* _EXTRAIT DU DOCUMENT_
-=-=-=-=-
Mais ce bilan technique, sanitaire, financier même ne pèse guère face à la force des représentations. L'urgence réelle, celle d'un réchauffement climatique pour l'heure peu sensible dans les pays développés, compte bien moins que la peur, avec la croyance unanime en des solutions de remplacement dont l'exemple allemand montre l'ineptie. Peut-être s'apercevra-t-on un jour que la fine barrière qui séparait le tolérable du meurtrier tenait entièrement dans ce refus irrationnel de la plus efficace des énergies décarbonées,
après l’hydroélectricité. Aux humains qui resteront alors, ce constat apportera, en guise de consolation, une preuve de plus de la toute puissance des constructions sociales. Dommage qu'il se trouve tant de scientifiques pour nier leur existence.
Commentaires
Les émissions de C02/habitant France-Allemagne, 5,05 versus 9,39 tonnes/habitant :
https://www.google.fr/publicdata/ex...
L'Allemagne est par ailleurs un pays plus froid que la France => CO2 du chauffage et plus industriel que la France, donc plus de conso énergétique.
"De plus, sur 2010-2012, l'Allemagne augmente ses exportations d'électricité; donc une partie des émissions faites l'est "pour le compte d'autrui"/ si l'Allemagne n'avait pas exporté davantage, la baisse des rejets aurait été plus forte encore!"
-=-=-=-=-
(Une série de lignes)
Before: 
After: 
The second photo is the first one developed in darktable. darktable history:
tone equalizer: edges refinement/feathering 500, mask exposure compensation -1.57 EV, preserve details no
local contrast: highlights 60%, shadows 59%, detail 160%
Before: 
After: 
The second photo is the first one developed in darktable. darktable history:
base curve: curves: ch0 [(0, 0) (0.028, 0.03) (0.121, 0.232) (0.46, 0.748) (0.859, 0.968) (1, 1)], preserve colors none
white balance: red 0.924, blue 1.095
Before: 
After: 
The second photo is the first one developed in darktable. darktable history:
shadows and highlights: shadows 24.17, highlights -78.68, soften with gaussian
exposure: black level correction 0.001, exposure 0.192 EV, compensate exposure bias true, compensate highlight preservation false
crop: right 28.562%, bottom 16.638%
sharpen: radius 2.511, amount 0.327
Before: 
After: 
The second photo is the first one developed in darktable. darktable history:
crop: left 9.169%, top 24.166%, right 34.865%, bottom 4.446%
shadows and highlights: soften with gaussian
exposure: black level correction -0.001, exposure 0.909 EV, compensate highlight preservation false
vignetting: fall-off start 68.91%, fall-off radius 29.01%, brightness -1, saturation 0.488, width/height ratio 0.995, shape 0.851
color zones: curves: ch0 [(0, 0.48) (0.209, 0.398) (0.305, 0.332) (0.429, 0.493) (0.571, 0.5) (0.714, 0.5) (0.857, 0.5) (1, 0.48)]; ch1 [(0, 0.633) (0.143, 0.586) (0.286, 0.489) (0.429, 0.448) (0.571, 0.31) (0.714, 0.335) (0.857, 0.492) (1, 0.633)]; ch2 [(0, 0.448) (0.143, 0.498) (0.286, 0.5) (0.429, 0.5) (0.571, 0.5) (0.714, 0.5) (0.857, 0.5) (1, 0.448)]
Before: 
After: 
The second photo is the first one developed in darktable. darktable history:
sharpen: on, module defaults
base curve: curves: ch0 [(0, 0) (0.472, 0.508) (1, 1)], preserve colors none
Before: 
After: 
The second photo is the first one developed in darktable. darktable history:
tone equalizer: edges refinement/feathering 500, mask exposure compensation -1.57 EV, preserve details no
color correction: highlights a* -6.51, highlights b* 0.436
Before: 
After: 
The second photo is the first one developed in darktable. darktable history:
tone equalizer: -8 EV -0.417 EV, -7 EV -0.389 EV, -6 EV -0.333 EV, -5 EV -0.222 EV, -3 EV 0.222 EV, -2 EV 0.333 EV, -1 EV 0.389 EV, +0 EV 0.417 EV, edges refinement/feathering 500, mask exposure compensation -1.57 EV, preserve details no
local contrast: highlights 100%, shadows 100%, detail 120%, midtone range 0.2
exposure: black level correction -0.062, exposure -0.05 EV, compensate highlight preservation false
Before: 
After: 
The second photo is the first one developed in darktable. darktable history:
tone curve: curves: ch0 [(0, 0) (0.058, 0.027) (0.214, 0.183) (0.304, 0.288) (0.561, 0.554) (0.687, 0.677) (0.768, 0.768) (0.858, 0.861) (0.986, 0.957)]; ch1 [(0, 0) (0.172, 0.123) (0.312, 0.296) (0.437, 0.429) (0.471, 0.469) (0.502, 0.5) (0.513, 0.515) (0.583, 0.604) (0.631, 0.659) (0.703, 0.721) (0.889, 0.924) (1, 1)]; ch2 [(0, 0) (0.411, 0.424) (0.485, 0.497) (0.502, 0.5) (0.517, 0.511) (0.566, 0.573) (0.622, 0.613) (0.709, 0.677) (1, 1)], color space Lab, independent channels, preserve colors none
-=-=-=-=-
* _CONSIGNE_
Pouvez-vous recopier l'extrait de « Mais ce bilan » jusqu'à « nier leur existence. » inclus, en substituant « l'angoisse » à « la peur » ?

* _RÉPONSE_
Mais ce bilan technique, sanitaire, financier même ne pèse guère face à la force des représentations. L'urgence réelle, celle d'un réchauffement climatique pour l'heure peu sensible dans les pays développés, compte bien moins que l'angoisse, avec la croyance unanime en des solutions de remplacement dont l'exemple allemand montre l'ineptie. Peut-être s'apercevra-t-on un jour que la fine barrière qui séparait le tolérable du meurtrier tenait entièrement dans ce refus irrationnel de la plus efficace des énergies décarbonées,
après l’hydroélectricité. Aux humains qui resteront alors, ce constat apportera, en guise de consolation, une preuve de plus de la toute puissance des constructions sociales. Dommage qu'il se trouve tant de scientifiques pour nier leur existence.